There are some positives for the future of the industry, however. Despite farmland dropping by 2.2 per cent in Alberta — as well as the number of producers from 57,605 to 57,200 — the number of farms has actually increased over the past five years from 40,648 to 41,505.
There has also been a spike in succession planning, as the pandemic has forced many Alberta producers to think about what’s next, with 14 per cent of farms with a plan in place, the second-highest rate in Canada behind only Saskatchewan.
There has also been an increase in women entering agriculture, going from 17,760 in 2016 to 18,525 in 2021.
According to the census, Alberta continues to lead the country in the production of spring wheat, canola and barley through May 2021.
Erin Kumar, chief responsible for the Census of Agriculture for Statistics Canada, said there is also a change in the way farmers are selling their produce to the public during the pandemic. Many are leaning toward direct-to-consumer sales at farmers markets, online or roadside stands.
“We can’t say it’s a direct impact of the pandemic but, with pandemic-related measures, seeing the increase of direct-to-consumer sales was not surprising to us,” she said.
There are some critical short-term issues the sector is dealing with as well, notably the cost of inputs.
According to the census, oilseed and grain farmers had the best ratio in the sector at 0.76 — they had 76 cents’ worth of expenses for every dollar earned. For livestock, those margins were tighter, with beef producers and feedlots at a ratio of 0.94 for the 2020 growing season. Since then, there has been a devastating drought and geopolitical issues that have taken a toll.
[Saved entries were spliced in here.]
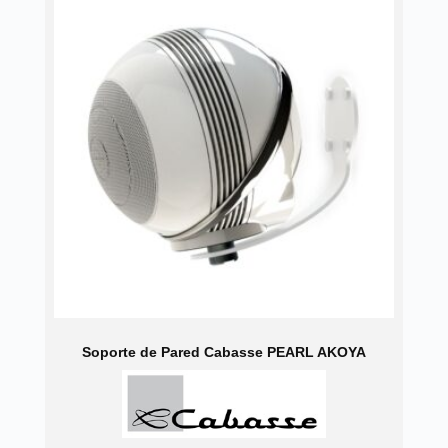
Las
opciones
se
pueden
elegir
en
la
página
de
producto
Soporte de Pared Cabasse PEARL AKOYA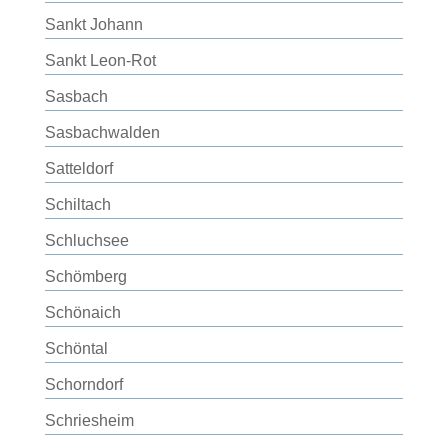
Sankt Johann
Sankt Leon-Rot
Sasbach
Sasbachwalden
Satteldorf
Schiltach
Schluchsee
Schömberg
Schönaich
Schöntal
Schorndorf
Schriesheim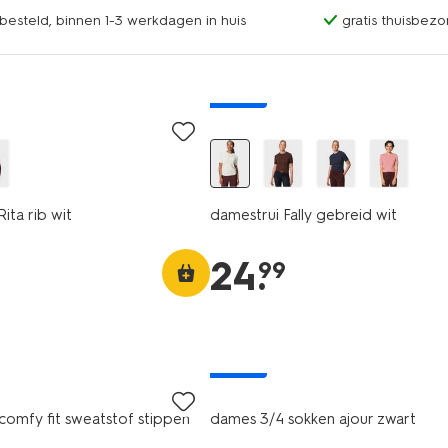
esteld, binnen 1-3 werkdagen in huis
gratis thuisbezo
nieuw
ita rib wit
damestrui Fally gebreid wit
24
.
99
nieuw
omfy fit sweatstof stippen
dames 3/4 sokken ajour zwart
While commodity prices have soared, input costs have also risen significantly.
Sawyer estimates input costs for her family’s 4,600-acre farm have tripled this year.
The beef industry has been hit particularly hard, with many ranchers and feedlot operators relying on corn feed and other supplements as early as last fall due to the lack of pasture or other feed available.
This has also driven up input costs, though Brad Dubeau, general manager of Alberta Beef Producers, was unable to say how much due to the many variables each producer deals with.
Due to the time frame of the census, it is not the most accurate picture of the current situation for the beef industry. The census shows Alberta with a 5.6 per cent increase to the provincial herd; Saskatchewan is the only other province to show an increase. Dubeau says there has now been a reduction to that total due to many producers having to reduce their herds to make it through the winter, though he was unable to say by how much.
“We anticipate a continued reduction in the cow herd over time, mostly due to drought in Canada and the United States and significantly increased production costs,” said Dubeau, who ranches near Medicine Hat with his brother.
Despite these challenges, the data show an increase in the number of Alberta beef cattle ranching and farming operations, including feedlots, from 12,282 in 2016 to 14,601 in 2021.
“It shows the resiliency of beef producers in this province and the desire to continue to produce high-quality beef in Alberta,” said Dubeau.
He said beef producers were being cautious about the potential for this year. Moisture levels are relatively good in the north, while the south could be at risk of another year of drought.
Many decisions about this year will be made in the next couple of weeks, and largely hinge on rain.
Dubeau said Alberta Beef is advocating for mechanisms to improve access to feed and to lower production costs.
“This industry is resilient but there is a breaking point, and producers at every level of the production cycle must be able to have some profitability in what they’re doing and remain sustainable,” he said.